• [DATA SECTION]:
----
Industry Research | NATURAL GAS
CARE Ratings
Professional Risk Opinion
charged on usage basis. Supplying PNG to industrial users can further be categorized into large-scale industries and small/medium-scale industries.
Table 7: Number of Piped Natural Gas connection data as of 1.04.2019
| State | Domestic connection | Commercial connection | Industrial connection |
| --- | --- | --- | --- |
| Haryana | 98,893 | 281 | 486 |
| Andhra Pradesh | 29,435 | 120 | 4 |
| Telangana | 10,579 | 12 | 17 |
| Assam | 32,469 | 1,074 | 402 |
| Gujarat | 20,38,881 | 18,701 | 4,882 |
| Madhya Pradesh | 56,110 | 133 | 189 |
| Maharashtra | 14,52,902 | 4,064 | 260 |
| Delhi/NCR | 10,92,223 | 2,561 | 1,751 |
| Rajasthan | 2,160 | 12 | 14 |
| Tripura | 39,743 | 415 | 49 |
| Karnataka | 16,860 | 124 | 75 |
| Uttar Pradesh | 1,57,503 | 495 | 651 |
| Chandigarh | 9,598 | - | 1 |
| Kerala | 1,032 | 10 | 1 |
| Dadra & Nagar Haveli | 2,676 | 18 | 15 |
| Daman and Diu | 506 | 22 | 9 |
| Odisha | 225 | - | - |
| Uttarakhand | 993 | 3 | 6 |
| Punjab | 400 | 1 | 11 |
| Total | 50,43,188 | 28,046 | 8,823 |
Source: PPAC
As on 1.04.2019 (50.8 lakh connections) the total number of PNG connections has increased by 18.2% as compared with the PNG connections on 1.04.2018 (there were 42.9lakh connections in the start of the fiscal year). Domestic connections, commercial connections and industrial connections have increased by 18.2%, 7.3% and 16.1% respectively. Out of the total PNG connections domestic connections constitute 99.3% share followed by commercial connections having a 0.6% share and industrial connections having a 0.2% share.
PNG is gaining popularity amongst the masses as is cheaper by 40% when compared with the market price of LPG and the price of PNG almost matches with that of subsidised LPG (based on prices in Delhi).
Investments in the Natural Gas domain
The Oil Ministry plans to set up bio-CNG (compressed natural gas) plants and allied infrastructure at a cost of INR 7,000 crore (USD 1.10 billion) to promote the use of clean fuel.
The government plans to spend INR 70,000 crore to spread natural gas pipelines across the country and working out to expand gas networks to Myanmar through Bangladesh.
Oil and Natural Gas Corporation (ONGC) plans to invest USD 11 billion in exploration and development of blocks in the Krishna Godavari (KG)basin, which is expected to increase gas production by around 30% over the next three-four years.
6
----
A single number is the whole answer: how many lines in the entries hold the word "with".

2